[Note -- I didn't actually manage to make live notes during either of the Semifinals. I did not have my notebook with me in the stadium for the NZ v Sri Lanka match, and then we overslept by half an hour and missed most of South Africa's collapse the next morning. These are all notes jotted down from memory that second night.]
NEW ZEALAND v. SRI LANKA
-- Best live moment of the day: The Over of Plays and Misses by Ross Taylor, against Malinga. After having the ball beat the bat for the first five deliveries of the 8th over, the entire crowd erupted in cheers when Taylor finally managed to block the ball on the sixth. He even raised his bat to the crowd in acknowledgment, with a look on his face (showing on the big screen) that could do nothing but say, "Yeah... I know. Completely out of my depth. No need to mention it."
-- After having eaten countless overpriced, tasteless meals on various grounds around the world, I can now officially give out the award for the Worst Food To Buy At A Stadium, Ever: spicy peppered prawns. I don't know what motivated me to buy that concoction; maybe the fact that they were a little cheaper than the Escoveitch fish and a little more exotic than the bucket of KFC.
They come in a little plastic bag, which is itself inside a bigger paper bag with a napkin in it; a dozen or so full prawns, smeared in garlic and spicy seasoning. First you have to stick your fingers inside the greasy bag and pull out a prawn by either the head or the antennae. You then take off the head and peel the body, above the plastic bag, and throw the discards into the gap between the plastic and the paper; except sometimes they fall inside the original bag by accident and you have to fish them back out, or sometimes you miss both bags altogether and they land right on your shoe.
But that's if you manage to peel the damn things in the first place. Since the prawns are so old and stale, the shells were soft, sticky, and impossible to remove. The meat was flaky and yellow, the taste was gummy, and the thick black intestinal vein running down the back of the prawn could only give you the creeps if you stared at it for too long.
-- Sabina Park, although full enough to provide a lively atmosphere, was still not packed to capacity. For a World Cup semi-final. That is criminal. Everyone you ask about it will tell you it's all to the Indians ("the Indians" becoming a big catch-all clause for every source of negative spectator behaviour in this World Cup). The taxi driver from the airport in Kingston offered me tickets to the finals, which his cousin purportedly obtained in batches after the first round from a group of bitter Indian supporters.

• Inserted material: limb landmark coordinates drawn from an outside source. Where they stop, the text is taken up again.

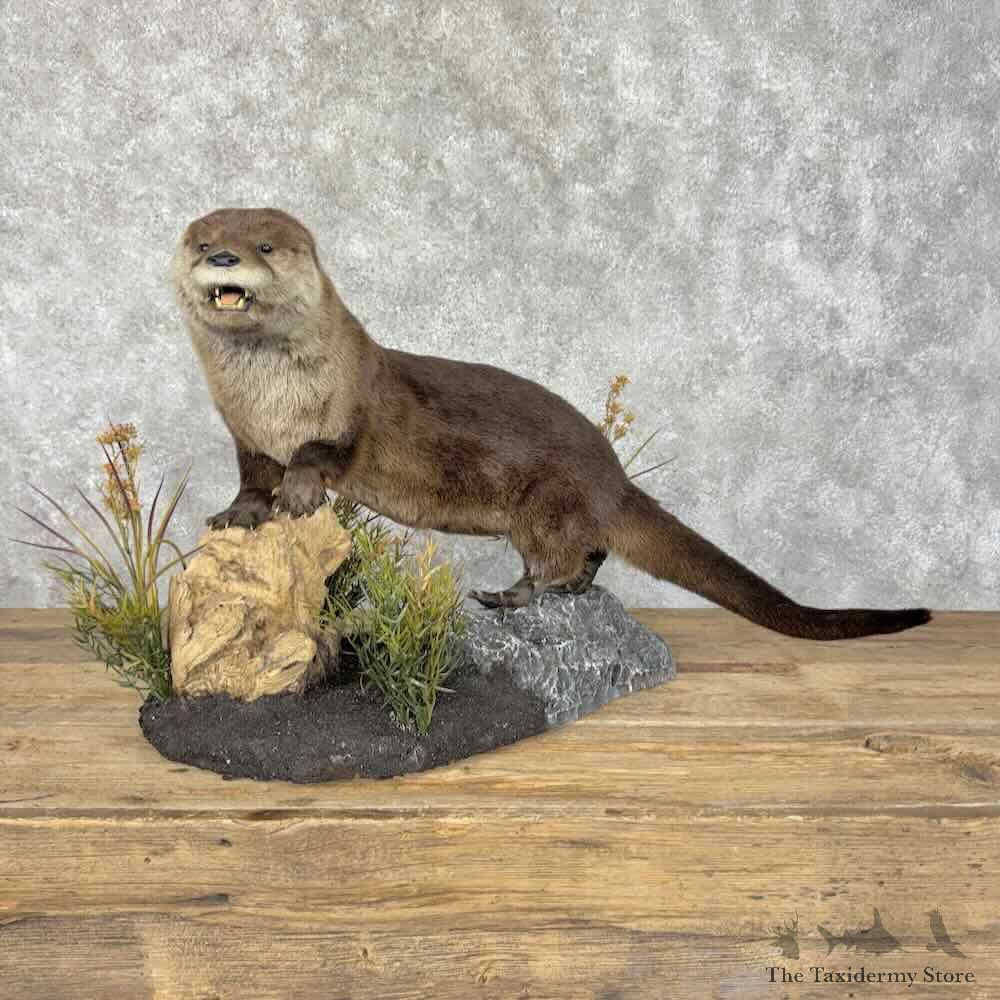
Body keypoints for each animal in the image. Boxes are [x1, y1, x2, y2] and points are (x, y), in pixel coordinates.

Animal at [170, 207, 931, 640]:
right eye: (202, 241)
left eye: (266, 247)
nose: (224, 257)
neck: (272, 397)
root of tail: (613, 477)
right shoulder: (244, 433)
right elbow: (252, 479)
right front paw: (237, 514)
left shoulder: (352, 404)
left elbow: (323, 452)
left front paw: (301, 491)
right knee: (591, 556)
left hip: (547, 503)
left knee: (560, 556)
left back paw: (510, 596)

Is it all the Indians’ fault? If India had gone through to the Super 8s and to the semis, would we have had some full stadiums? I doubt it. It seems like interest for the event was low across the board, and India's (and Pakistan's) early departure only exacerbated the problem. For the lack of original interest, you can blame the ICC and the organising committee. Because I can't think of any other reason why people would have no interest in attending an important international tournament in a place of such beauty and tranquility as the Caribbean.